Snapshot functionality

Note that within your homedirectory, several states of your system at particular points in time, termed snapshots, are available. In case you deleted or overwrote files accidentally, this comes in handy and can be used to restore the respective files as they appeared in previous versions. However, note that the term version is not fully correct: actually, the appearance of the files at previous times is stored and the available snapshots can be distinguished by means of their time-stamps. As a technical aside and from a more coarse grained point of view, note that a snapshot is not a full copy of your full data. Instead, from one snapshot to the next (in time), it is amended by the changes you make in bit-by-bit fashion.

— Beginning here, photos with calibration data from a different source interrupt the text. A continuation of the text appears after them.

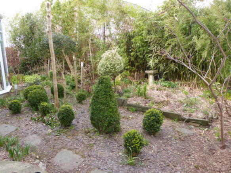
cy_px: 86
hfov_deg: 69.4
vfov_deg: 54.9
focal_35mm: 25
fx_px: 167
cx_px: 116
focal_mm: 4.5
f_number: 3.2
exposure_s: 1/250
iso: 200
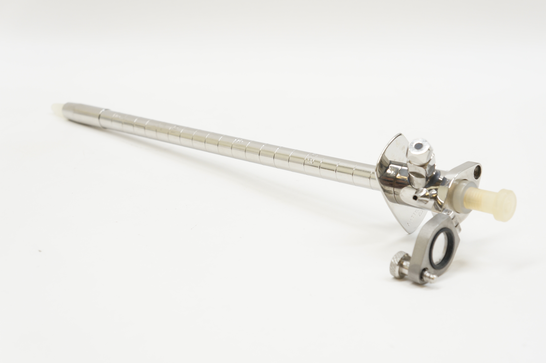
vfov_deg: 23.3
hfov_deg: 34.5
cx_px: 307
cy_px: 199
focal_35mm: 58
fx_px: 879
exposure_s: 1/50
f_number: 6.3
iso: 400
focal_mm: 34
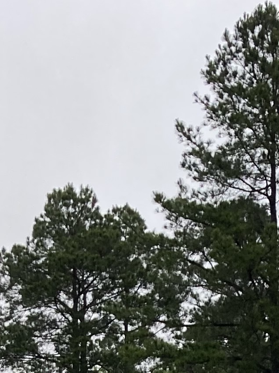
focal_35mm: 134
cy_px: 835
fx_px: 1440
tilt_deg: -6.5
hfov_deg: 11.0
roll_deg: -0.6
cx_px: 38
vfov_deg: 12.3
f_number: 1.8
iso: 40
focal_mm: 3.99
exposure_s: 1/121
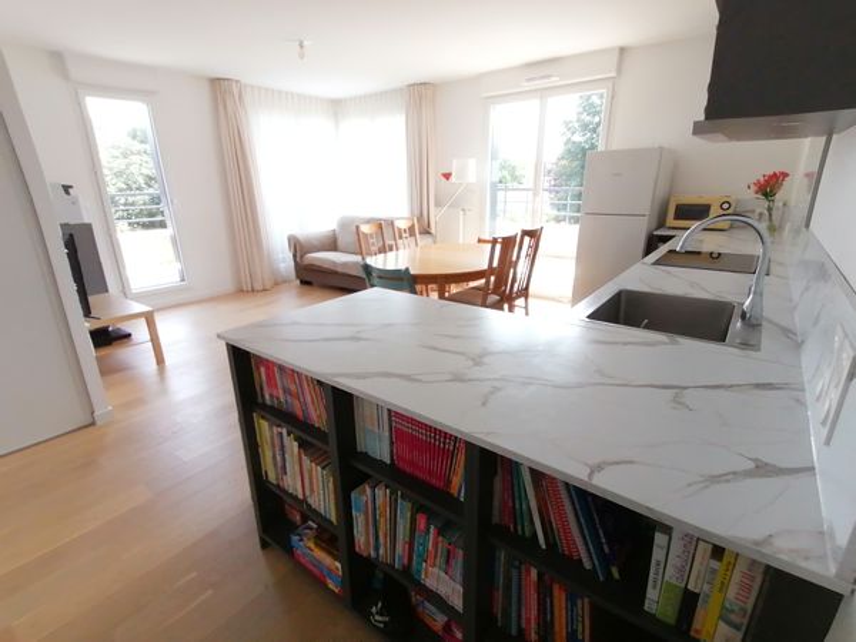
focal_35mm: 17
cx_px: 428
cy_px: 321
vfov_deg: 74.7
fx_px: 420
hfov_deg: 91.0
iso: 100
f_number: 2.4
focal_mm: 2.7
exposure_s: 1/100
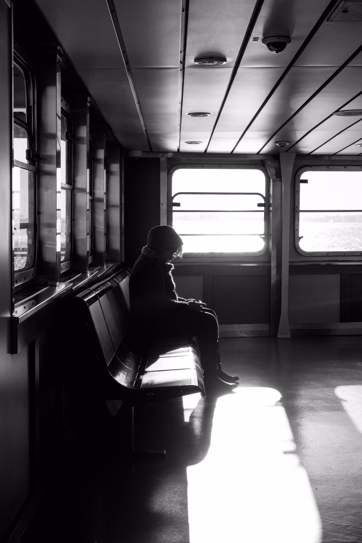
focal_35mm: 53
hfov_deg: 25.5
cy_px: 272
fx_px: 799
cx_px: 181
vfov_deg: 37.5
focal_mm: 35
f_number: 7.1
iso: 400
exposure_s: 1/420
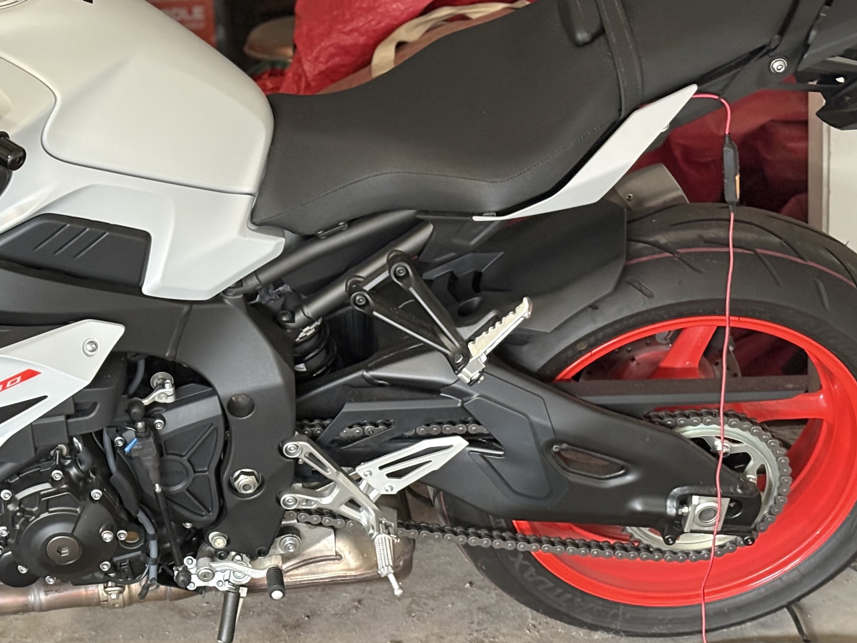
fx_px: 2228
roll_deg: +6.1
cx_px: 135
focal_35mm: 90
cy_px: 264
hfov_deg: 21.4
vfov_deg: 16.4
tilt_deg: -19.2
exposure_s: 1/30
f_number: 1.6
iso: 320
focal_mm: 5.96
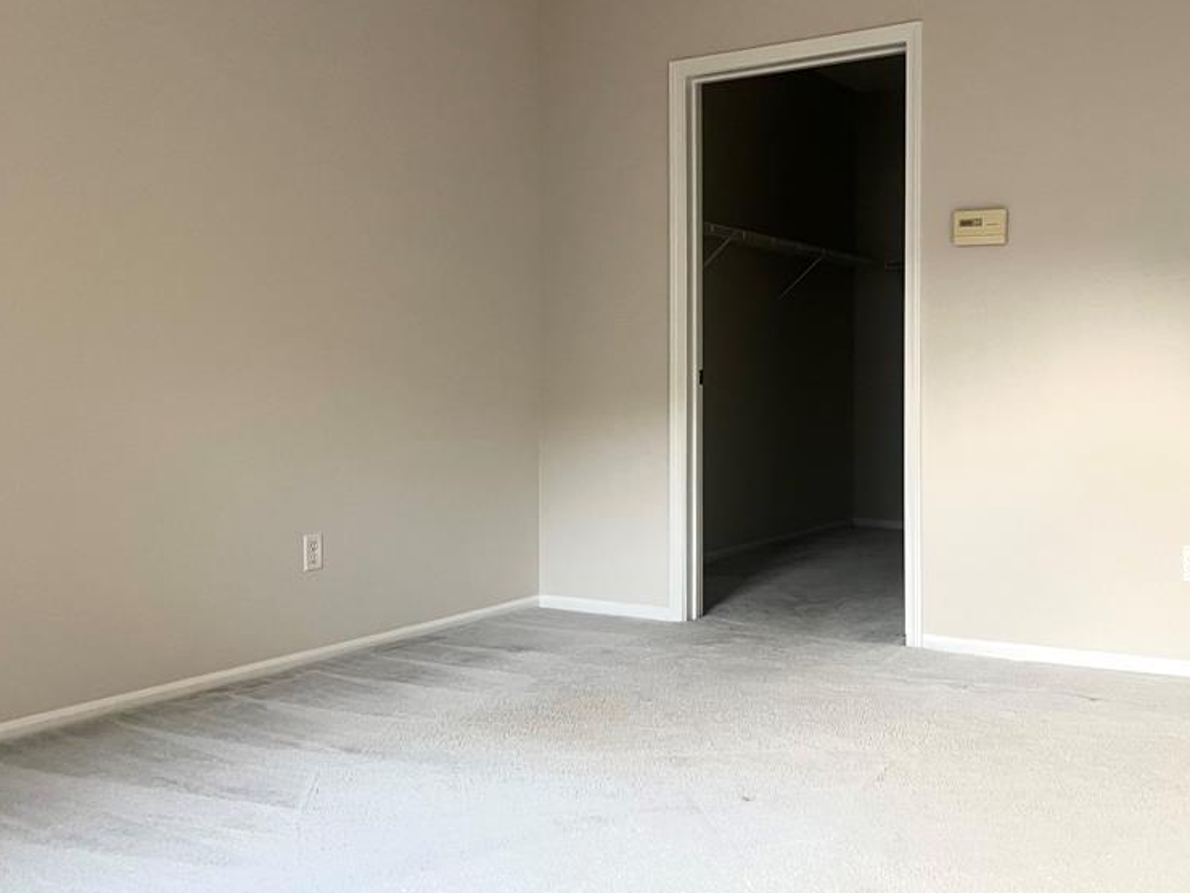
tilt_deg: +0.1
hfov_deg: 51.2
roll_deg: -0.2
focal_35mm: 36
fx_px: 1238
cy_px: 402
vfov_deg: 39.6
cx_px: 679
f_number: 1.5
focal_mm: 5.7
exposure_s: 1/60
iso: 200
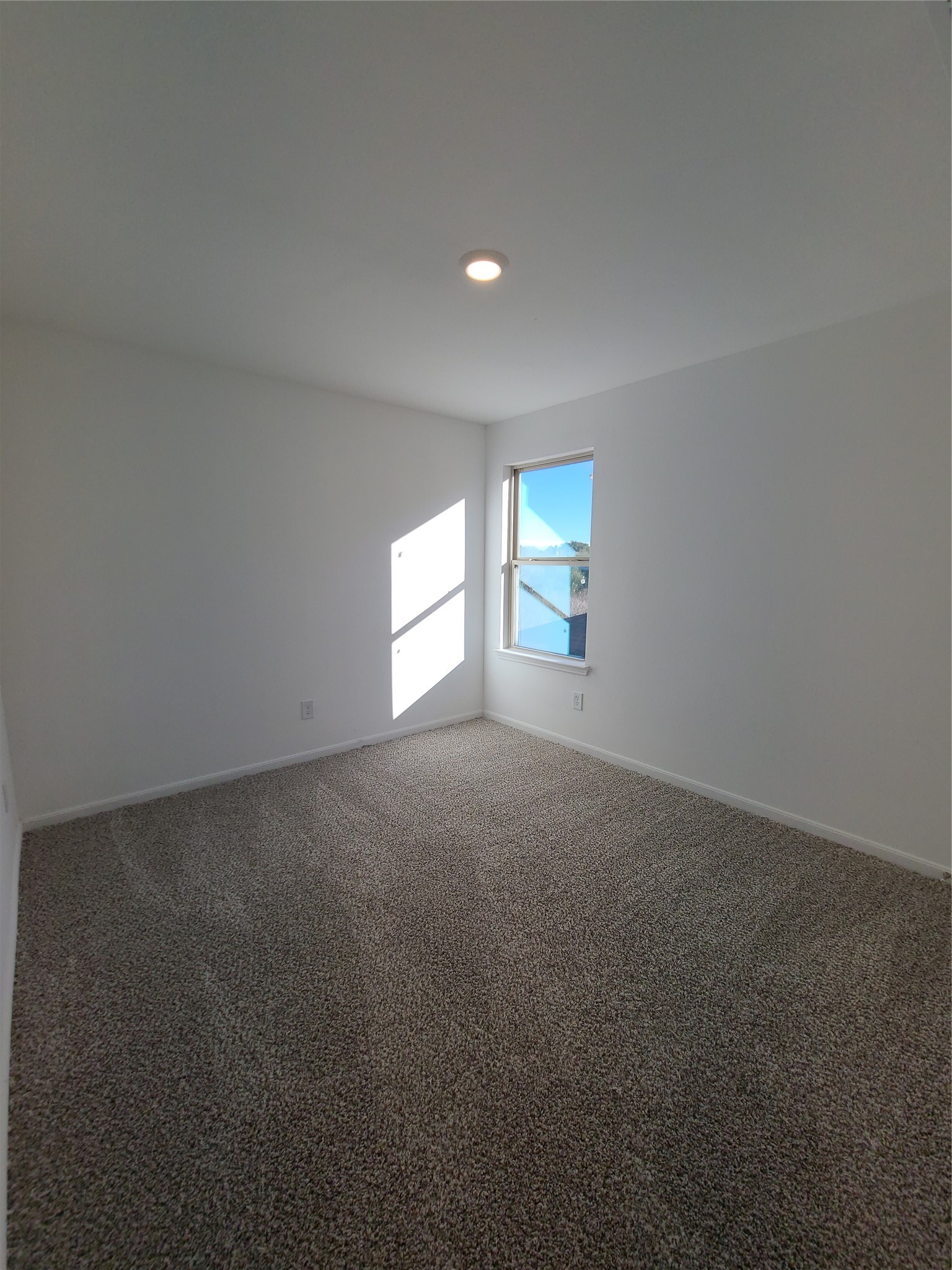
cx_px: 476
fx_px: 477
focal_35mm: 13
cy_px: 635
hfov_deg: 89.9
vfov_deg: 106.2
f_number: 2.2
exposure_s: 1/476
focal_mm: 2.2
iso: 64
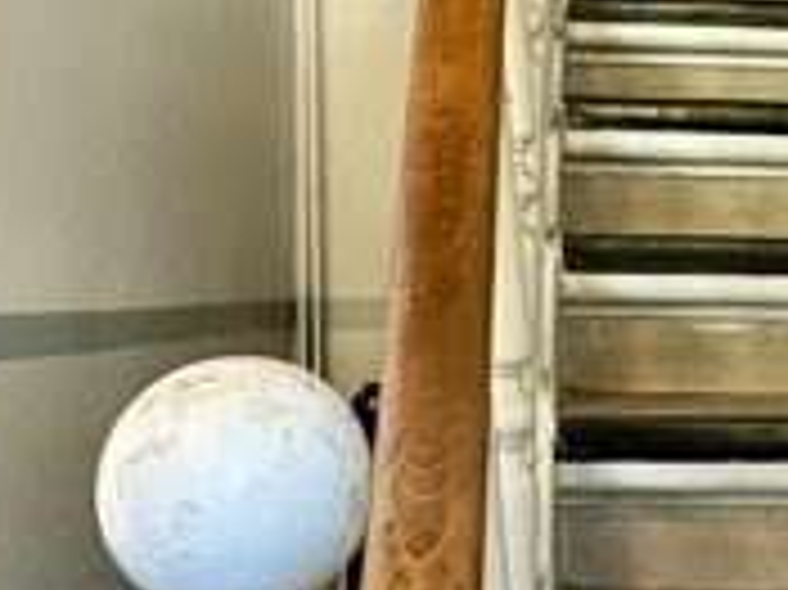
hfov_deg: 28.3
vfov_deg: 22.9
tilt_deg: +0.5
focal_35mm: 64
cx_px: 802
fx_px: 1456
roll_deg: +1.7
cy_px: 266
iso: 400
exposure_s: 1/50
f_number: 2.2
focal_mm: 2.22
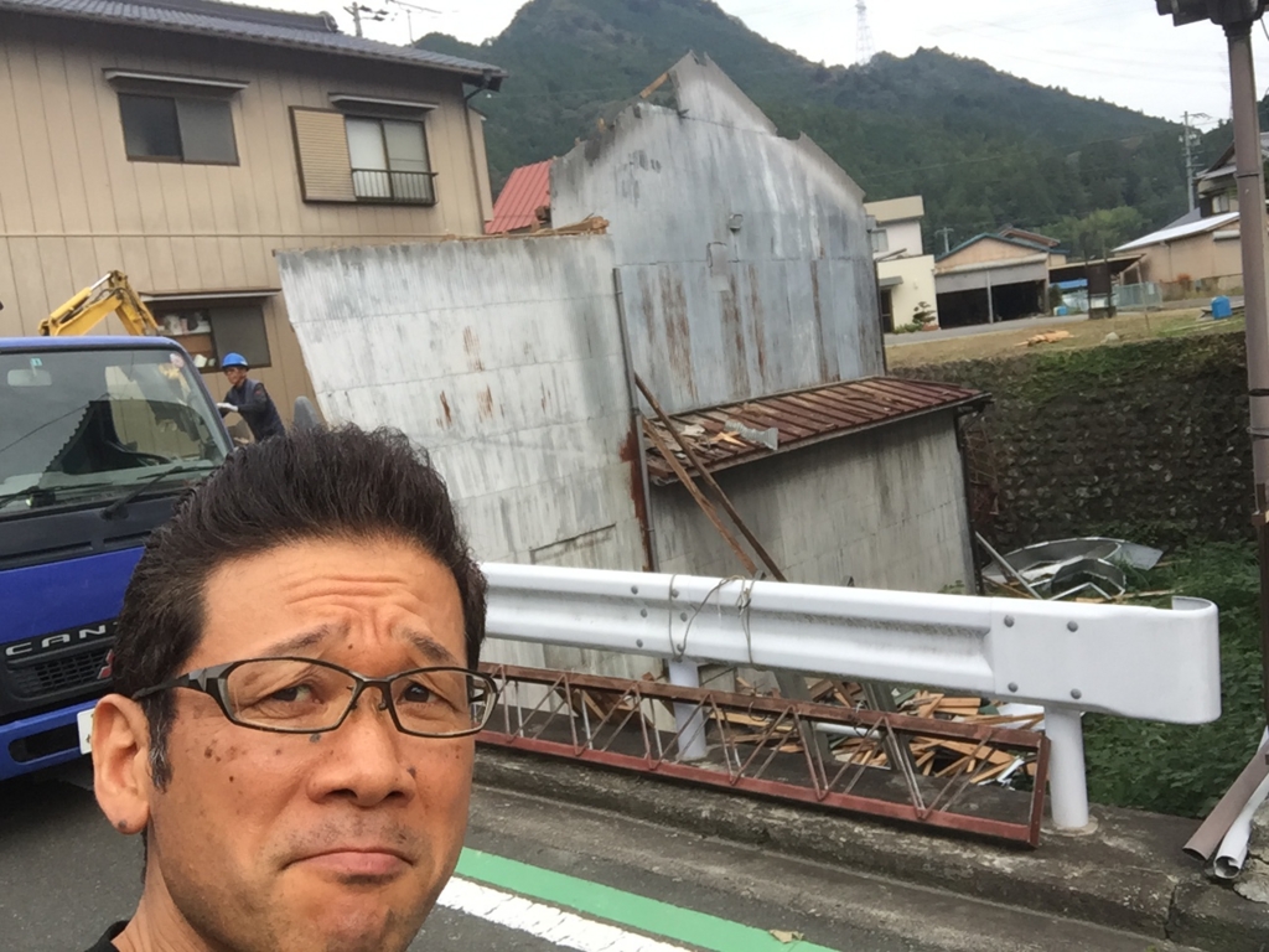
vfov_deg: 45.4
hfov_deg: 58.4
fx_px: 1136
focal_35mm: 31
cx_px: 634
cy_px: 476
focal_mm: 2.65
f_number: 2.2
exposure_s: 1/777
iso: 32
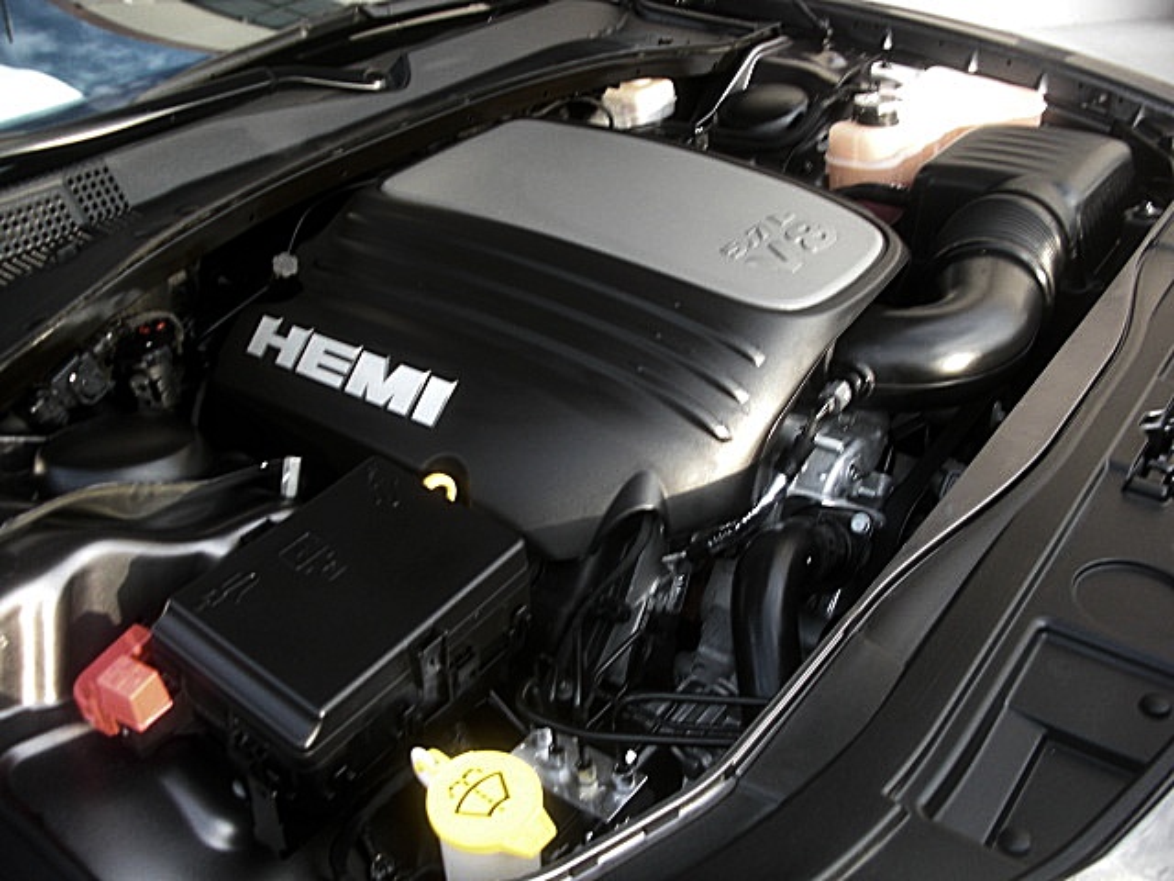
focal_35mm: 36
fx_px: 1221
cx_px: 587
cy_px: 440
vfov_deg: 39.7
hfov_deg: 51.4
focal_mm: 6.3
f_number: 2.8
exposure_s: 1/80
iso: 100
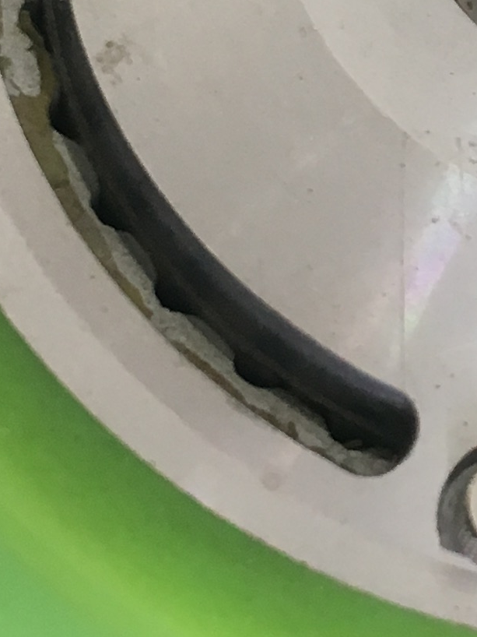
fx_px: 2629
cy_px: -16
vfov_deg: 13.6
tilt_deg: -58.5
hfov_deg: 10.2
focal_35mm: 143
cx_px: 625
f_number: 2.2
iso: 64
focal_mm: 4.15
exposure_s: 1/33
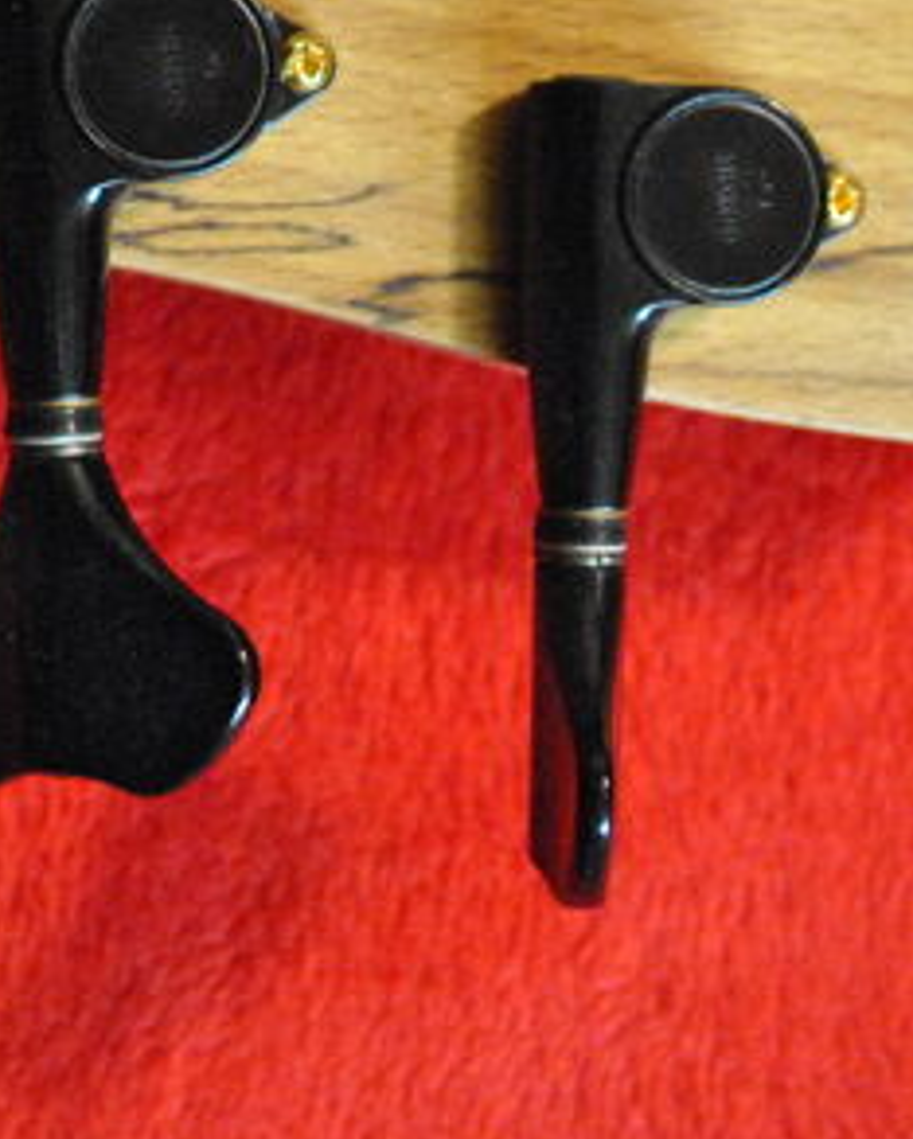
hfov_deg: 14.5
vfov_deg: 17.6
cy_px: -72
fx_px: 3577
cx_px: 371
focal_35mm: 106
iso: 1600
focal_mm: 22
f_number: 4
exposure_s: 1/25
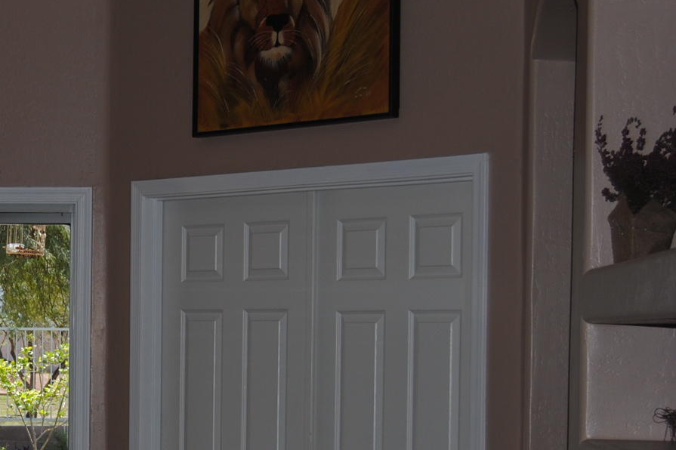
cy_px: 371
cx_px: -54
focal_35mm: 104
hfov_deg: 18.9
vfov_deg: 13.1
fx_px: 1952
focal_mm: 32
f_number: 5.6
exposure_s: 1/200
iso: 100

The folder that contains your particular snapshots is located in every directory an subdirectory of your homedirectory. It is a hidden directory that is also not visible if you list the content of your directory via

  ls -la

To see the snapshots you have to enter the respective hidden directory by

 cd .snapshot

Within that directory the snapshots with timestamps are visible, e.g.

 
hpc_user_daily_2013-06-28_01-00
hpc_user_daily_2013-06-29_01-00
hpc_user_daily_2013-06-30_01-00
hpc_user_daily_2013-07-01_01-00
hpc_user_daily_2013-07-02_01-00
hpc_user_daily_2013-07-03_01-00
hpc_user_daily_2013-07-04_01-00
hpc_user_daily_recent
hpc_user_hourly_2013-07-03_20-00
hpc_user_hourly_2013-07-04_00-00
hpc_user_hourly_2013-07-04_04-00
hpc_user_hourly_2013-07-04_08-00
hpc_user_hourly_2013-07-04_12-00
hpc_user_hourly_2013-07-04_16-00
hpc_user_hourly_recent
hpc_user_weekly_2013-06-10_02-00
hpc_user_weekly_2013-06-17_02-00
hpc_user_weekly_2013-06-24_02-00
hpc_user_weekly_2013-07-01_02-00
hpc_user_weekly_recent
   

I.e., the snapshots distinguished by the precise points in time where they where taken. Within these folders you find the file-structure at the timestamp of the parent directory you are in.